## LISTE DES TÂCHES
a - D'après le texte sur les combats en Belgique, pourquoi les attaques allemandes visent-elles les forts de Wawre, de Waelhem et de Koningshoyekt ? Répondez en une à trois phrases.
b - Poursuivez le texte sur les combats en Belgique à partir de sa dernière phrase.

::: TEXTE À LIRE :::

Les Hauts de Meuse et la Woëvre.
La ligne de l’Escaut a pu être préservée jusqu’ici; en ce moment c’est celle de la Nèthe qui est l’objet des attaques; mais, pour aborder la rivière, il faut d’abord s’emparer des forts de sa rive gauche; de là ces attaques furibondes contre les forts de Wawre, de Waelhem et de Koningshoyekt. Jusqu’à présent, il ne semble pas qu’elles aient été couronnées de succès; au contraire, soit les forts, soit les sorties de la garnison, ont causé des pertes terribles aux Allemands. Mais ceux-ci ne sont pas avares du sang de leurs soldats: des milliers d’hommes peuvent tomber, des milliers d’autres sont amenés sous le feu des canons.
A cela se bornent les renseignements sur la Belgique, mais de grands mouvements de troupes ennemies ont dû avoir lieu dans le Sud des Flandres, puisque les Allemands ont franchi la frontière belge en traversant la Lys.

::: INFORMATIONS SOURCES :::

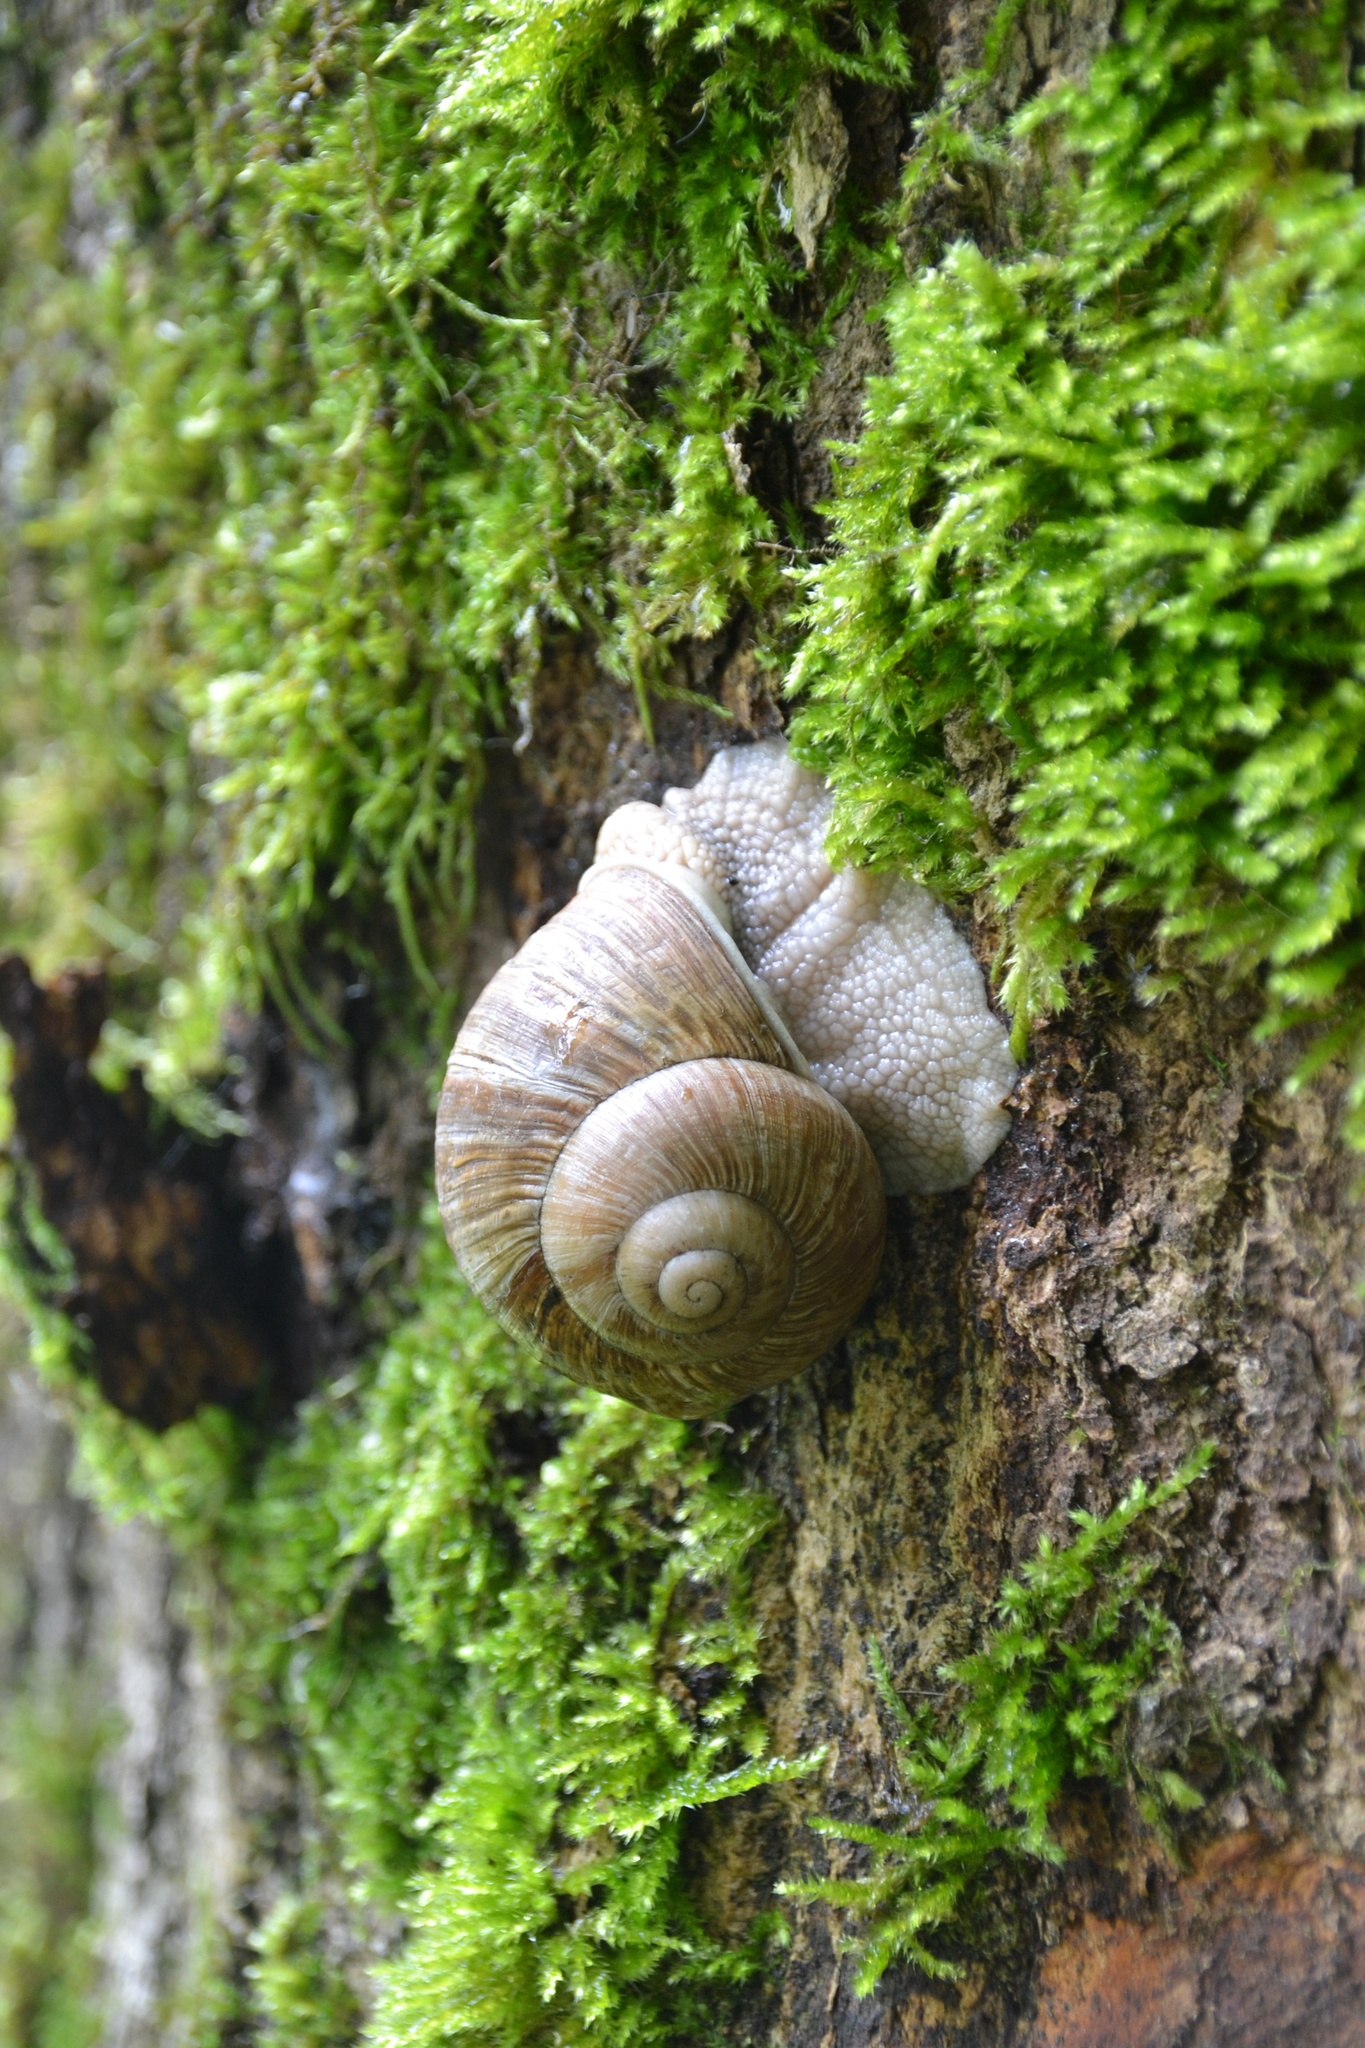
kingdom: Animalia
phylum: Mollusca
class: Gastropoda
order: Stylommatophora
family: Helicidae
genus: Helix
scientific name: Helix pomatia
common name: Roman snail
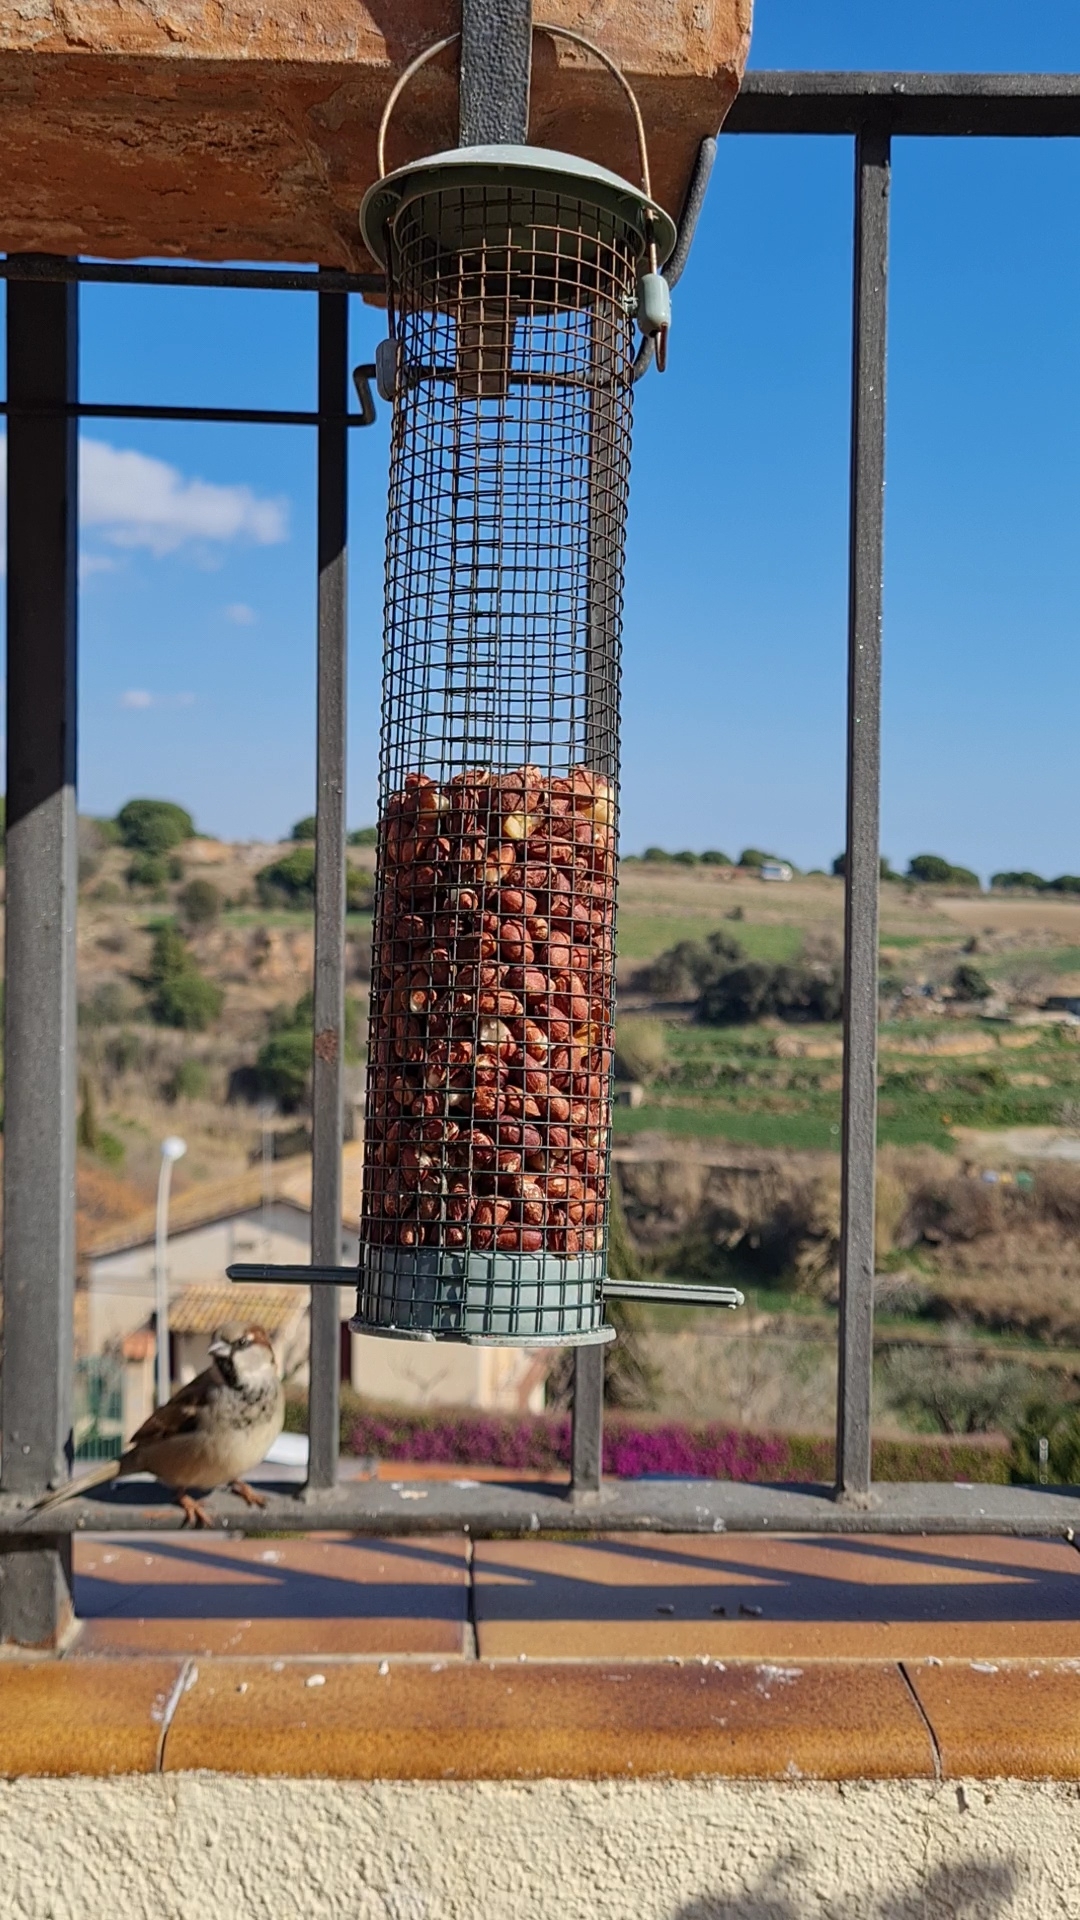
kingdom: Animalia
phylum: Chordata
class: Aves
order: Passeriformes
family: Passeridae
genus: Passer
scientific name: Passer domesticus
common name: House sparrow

:::

## VOS RÉPONSES ÉCRITES
a - Pour aborder la Nèthe, il faut d'abord s'emparer des forts de sa rive gauche. C'est pourquoi les Allemands mènent des attaques furibondes contre les forts de Wawre, de Waelhem et de Koningshoyekt.

b -
LES ARMÉES RUSSES
En Russie, les événements se sont précipités. On pouvait croire que les Allemands n’allaient pas tarder à atteindre le cœur de la Pologne; ils avaient pénétré jusqu’aux abords du Niémen et menaçaient d’atteindre Kovno, au Nord, Grodno, au Sud, puis, près de la Narèw, Bielostok. Vilna paraissait le but; plus au Sud c’était Varsovie. A suivre sur la carte la marche allemande, on pouvait craindre le refoulement des Russes vers l’intérieur; déjà, les Allemands avaient amené l’artillerie de siège autour de la place forte d’Ossowetz, sur la rivière Bobr, dont la prise pouvait les rendre maîtres des chemins de fer conduisant au cœur de la Pologne.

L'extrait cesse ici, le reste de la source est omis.